The construction made by foreign courts of a statute identical or
similar to local laws may also be resorted to. Where a
statute of a foreign state is before the local courts, the
construction placed upon the statute by the highest courts
of that state should be followed.
The decision of the Supreme Court applying r interpreting a
statute is controlling with respect to the interpretation of
that statute and is of greater weight than that of an
executive or administrative officer in the construction of
other statutes of similar import. The reason is that the
interpretation of a statute by the Supreme Court forms part
of the statute itself and of the legal system and comes from
that branch of government entrusted with the duty to
construe or interpret the law. It is an invaluable aid in the
construction or interpretation of statues of doubtful
meaning.
Stare decisis
The legal maxim which requires that past decisions of the court
be followed in the adjudication of cases is known as stare
decisis et non quieta movere. It means one should follow
past precedents and should not disturb what has been
settled. The rule rests on the desirability of having stability
in the law. Accordingly, a ruling of the Supreme Court as to
the construction of a law should be followed in subsequent
cases involving similar questions. In other words, once a
case has been decided in one way, then another case,
involving exactly the same point at issue, should be
decided in the same manner. For the Supreme Court has
the constitutional duty of interpreting and applying the law
in accordance with prior doctrines but also of protecting
society from the improvidence and wantonness wrought by
needless upheavals in such interpretations and applications.
Interest reipublicae ut sit finis litium. The interest of the
State demands that there be an end to litigation.

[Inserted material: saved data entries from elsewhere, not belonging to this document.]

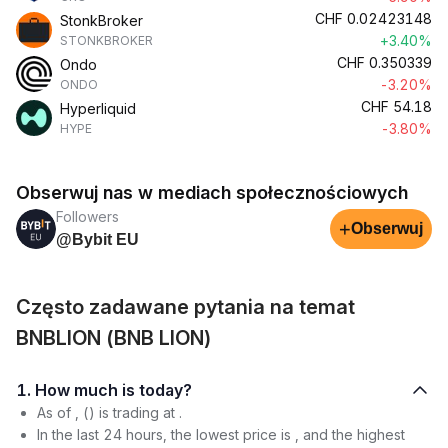
CHF
0.02423148
StonkBroker
+3.40%
STONKBROKER
CHF
0.350339
Ondo
-3.20%
ONDO
CHF
54.18
Hyperliquid
-3.80%
HYPE
Obserwuj nas w mediach społecznościowych
Followers
+
Obserwuj
@Bybit EU
Często zadawane pytania na temat
BNBLION (BNB LION)
1. How much is today?
As of , () is trading at .
In the last 24 hours, the lowest price is , and the highest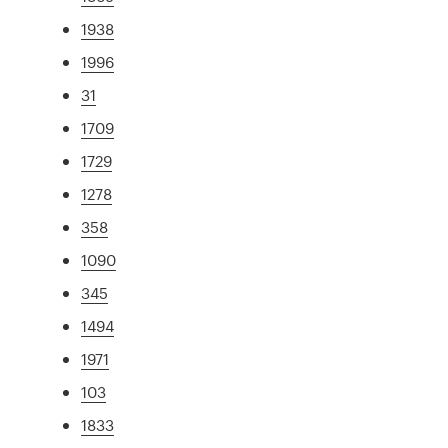
1938
1996
31
1709
1729
1278
358
1090
345
1494
1971
103
1833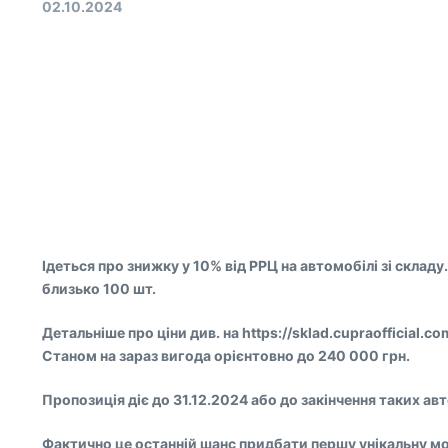
02.10.2024
Ідеться про знижку у 10% від РРЦ на автомобілі зі складу.
близько 100 шт.
Детальніше про ціни див. на https://sklad.cupraofficial.co
Станом на зараз вигода орієнтовно до 240 000 грн.
Пропозиція діє до 31.12.2024 або до закінчення таких авт
Фактично це останній шанс придбати першу унікальну моде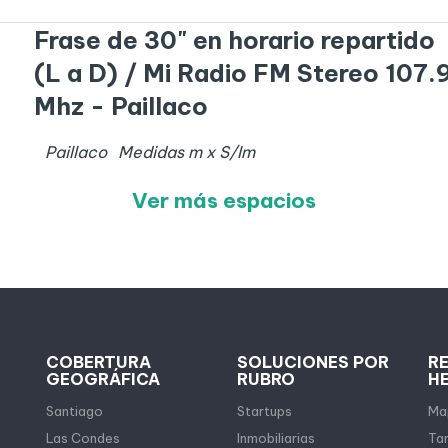
Frase de 30" en horario repartido
(L a D) / Mi Radio FM Stereo 107.
Mhz - Paillaco
Paillaco
Medidas
m x
S/I
m
Ver más espacios
COBERTURA
SOLUCIONES POR
R
GEOGRÁFICA
RUBRO
H
Santiago
Startups
Map
Las Condes
Inmobiliarias
Tar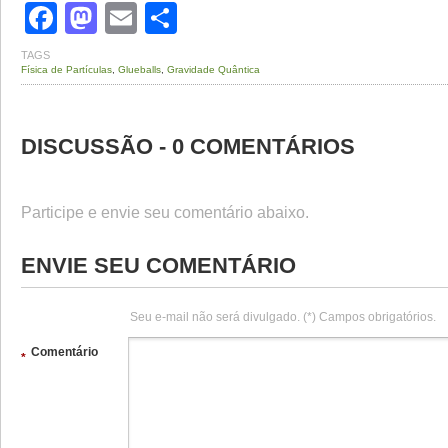
Facebook
Mastodon
Email
Share
TAGS
Física de Partículas
,
Glueballs
,
Gravidade Quântica
DISCUSSÃO - 0 COMENTÁRIOS
Participe e envie seu comentário abaixo.
ENVIE SEU COMENTÁRIO
Seu e-mail não será divulgado. (*) Campos obrigatórios.
Comentário
*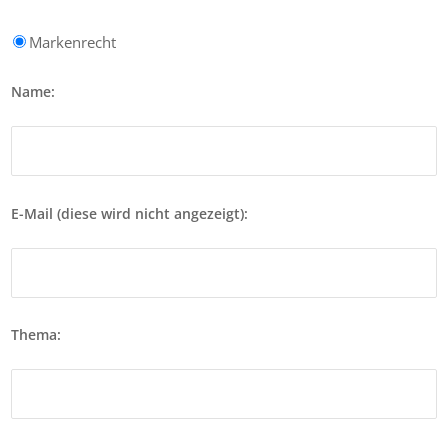
Markenrecht
Name:
E-Mail (diese wird nicht angezeigt):
Thema: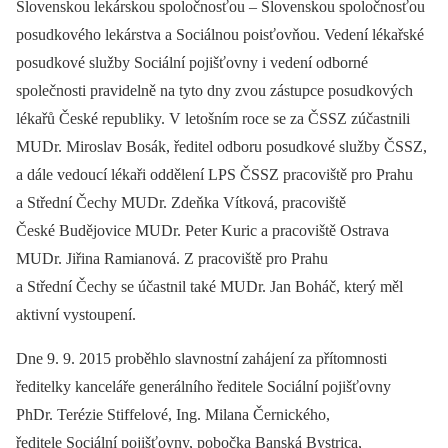
Slovenskou lekárskou spoločnosťou –⁠ Slovenskou spoločnosťou
posudkového lekárstva a Sociálnou poisťovňou. Vedení lékařské
posudkové služby Sociální pojišťovny i vedení odborné
společnosti pravidelně na tyto dny zvou zástupce posudkových
lékařů České republiky. V letošním roce se za ČSSZ zúčastnili
MUDr. Miroslav Bosák, ředitel odboru posudkové služby ČSSZ,
a dále vedoucí lékaři oddělení LPS ČSSZ pracoviště pro Prahu
a Střední Čechy MUDr. Zdeňka Vítková, pracoviště
České Budějovice MUDr. Peter Kuric a pracoviště Ostrava
MUDr. Jiřina Ramianová. Z pracoviště pro Prahu
a Střední Čechy se účastnil také MUDr. Jan Boháč, který měl
aktivní vystoupení.
Dne 9. 9. 2015 proběhlo slavnostní zahájení za přítomnosti
ředitelky kanceláře generálního ředitele Sociální pojišťovny
PhDr. Terézie Stiffelové, Ing. Milana Černického,
ředitele Sociální pojišťovny, pobočka Banská Bystrica,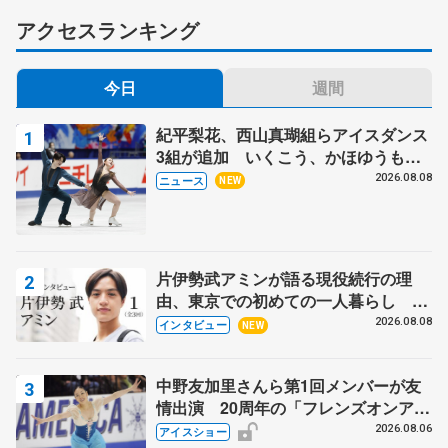
アクセスランキング
今日
週間
紀平梨花、西山真瑚組らアイスダンス
3組が追加 いくこう、かほゆうも、
木下グループ杯
2026.08.08
ニュース
NEW
片伊勢武アミンが語る現役続行の理
由、東京での初めての一人暮らし 注
目スケーターの「今」に迫る
2026.08.08
インタビュー
NEW
中野友加里さんら第1回メンバーが友
情出演 20周年の「フレンズオンアイ
ス」 宮本賢二さん、有川梨絵さん、
2026.08.06
アイスショー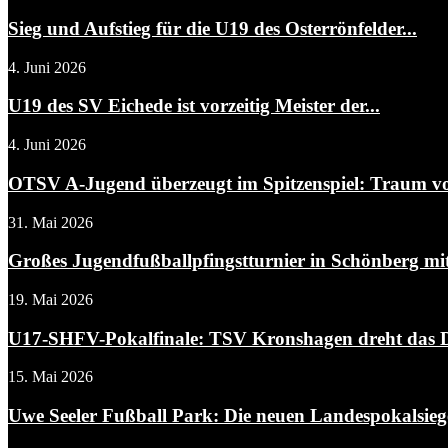
Sieg und Aufstieg für die U19 des Osterrönfelder...
4. Juni 2026
U19 des SV Eichede ist vorzeitig Meister der...
4. Juni 2026
OTSV A-Jugend überzeugt im Spitzenspiel: Traum von
31. Mai 2026
Großes Jugendfußballpfingstturnier in Schönberg m
19. Mai 2026
U17-SHFV-Pokalfinale: TSV Kronshagen dreht das De
15. Mai 2026
Uwe Seeler Fußball Park: Die neuen Landespokalsiege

A ruling of the Supreme Court, in order that it will come within
the doctrine of stare decisis, must be categorically stated
on an issue expressly raised by the parties; it must be a
direct ruling. Where the court resolved a question merely
sub silencio, its decision does not come within the maxim
of stare decisis, insofar as the question is concerned. Nor
does an opinion expressed by the way, not upon the point
in issue, fall within the maxim, for such is merely an obiter
dictum.
The principle presupposes that the facts of the precedent and the
case to which it is applied are substantially the same.

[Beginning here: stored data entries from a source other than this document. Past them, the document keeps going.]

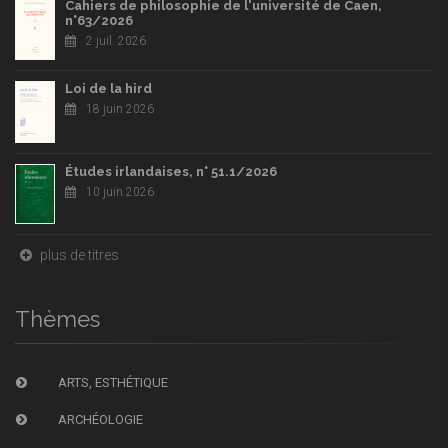
Cahiers de philosophie de l'université de Caen,
n°63/2026
2 juil. 2026
Loi de la hird
18 juin 2026
Études irlandaises, n° 51.1/2026
10 juin 2026
plus de titres
Thèmes
ARTS, ESTHÉTIQUE
ARCHÉOLOGIE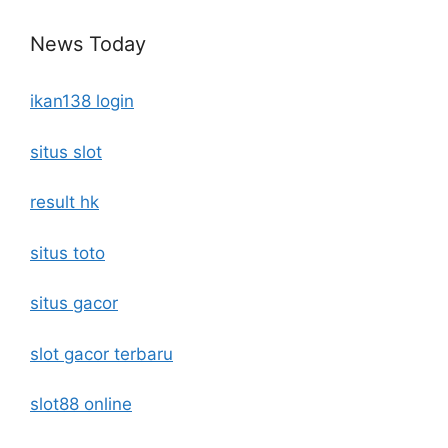
News Today
ikan138 login
situs slot
result hk
situs toto
situs gacor
slot gacor terbaru
slot88 online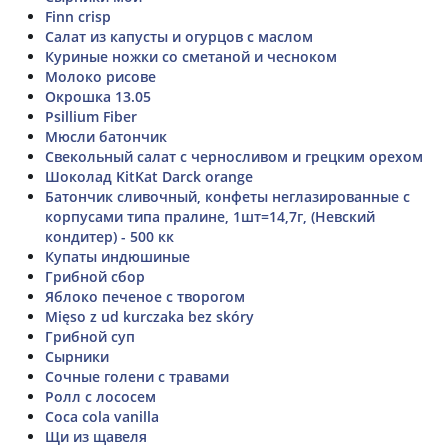
Finn crisp
Салат из капусты и огурцов с маслом
Куриные ножки со сметаной и чесноком
Молоко рисове
Окрошка 13.05
Psillium Fiber
Мюсли батончик
Свекольный салат с черносливом и грецким орехом
Шоколад KitKat Darck orange
Батончик сливочный, конфеты неглазированные с
корпусами типа пралине, 1шт=14,7г, (Невский
кондитер) - 500 кк
Купаты индюшиные
Грибной сбор
Яблоко печеное с творогом
Mięso z ud kurczaka bez skóry
Грибной суп
Сырники
Сочные голени с травами
Ролл с лососем
Coca cola vanilla
Щи из щавеля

Where the facts are dissimilar, then the principle of stare
decisis does not apply.
The rule of stare decisis is not absolute. The principle f stare
decisis does not mean blind adherence to precedents. The
doctrine or rule laid down, which has been followed for
years, no matter how sound it may be, if found to be
contrary to law, must be abandoned. The principle of stare
decisis does not and should not apply when there is a
conflict between the precedent and the law. The duty of the
court is to forsake and abandon any doctrine or rule found
to be in violation of law in force. For more important than
anything else is that the courts should be right.

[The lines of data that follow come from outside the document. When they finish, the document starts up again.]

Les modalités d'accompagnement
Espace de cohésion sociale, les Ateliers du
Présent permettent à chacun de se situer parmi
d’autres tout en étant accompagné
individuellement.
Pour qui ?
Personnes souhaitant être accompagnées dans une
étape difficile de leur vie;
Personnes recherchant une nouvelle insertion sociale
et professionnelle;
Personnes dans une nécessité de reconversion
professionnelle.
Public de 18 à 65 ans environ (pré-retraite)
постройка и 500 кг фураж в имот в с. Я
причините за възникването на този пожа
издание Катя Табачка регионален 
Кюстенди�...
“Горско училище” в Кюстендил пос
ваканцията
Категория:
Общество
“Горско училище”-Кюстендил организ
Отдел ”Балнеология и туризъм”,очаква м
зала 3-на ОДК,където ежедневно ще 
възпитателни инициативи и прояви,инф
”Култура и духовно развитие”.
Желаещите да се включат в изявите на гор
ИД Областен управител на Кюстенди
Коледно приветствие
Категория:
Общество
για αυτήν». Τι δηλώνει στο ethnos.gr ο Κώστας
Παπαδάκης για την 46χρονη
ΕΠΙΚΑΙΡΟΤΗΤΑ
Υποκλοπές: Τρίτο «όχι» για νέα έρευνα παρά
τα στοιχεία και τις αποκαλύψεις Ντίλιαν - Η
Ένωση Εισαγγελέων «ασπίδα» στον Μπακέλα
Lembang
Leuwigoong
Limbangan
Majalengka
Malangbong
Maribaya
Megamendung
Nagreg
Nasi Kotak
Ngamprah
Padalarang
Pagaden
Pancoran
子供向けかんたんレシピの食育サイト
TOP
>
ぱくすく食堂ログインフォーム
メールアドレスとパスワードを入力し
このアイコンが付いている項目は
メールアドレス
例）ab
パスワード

Only the Supreme Court can change or abandon a precedent
enunciated by it; it cannot be done by an inferior court, nor
even by the legislature except when the latter amend or
repeals the law itself. Hence, until the high tribunal shall
have overruled a principle or doctrine enunciated in the
case, inferior courts are bound to follow it. There is only
one Supreme Court whose decisions all other courts should
take their bearings. If inferior courts feel that the doctrine
laid down by the Supreme Court is against their way of
reasoning, they may state their personal opinion on the
matter but must decide the case in accordance with the
doctrine and not with their personal view. For inferior
courts to deviate from this rule will have detrimental
consequences beyond the immediate controversy.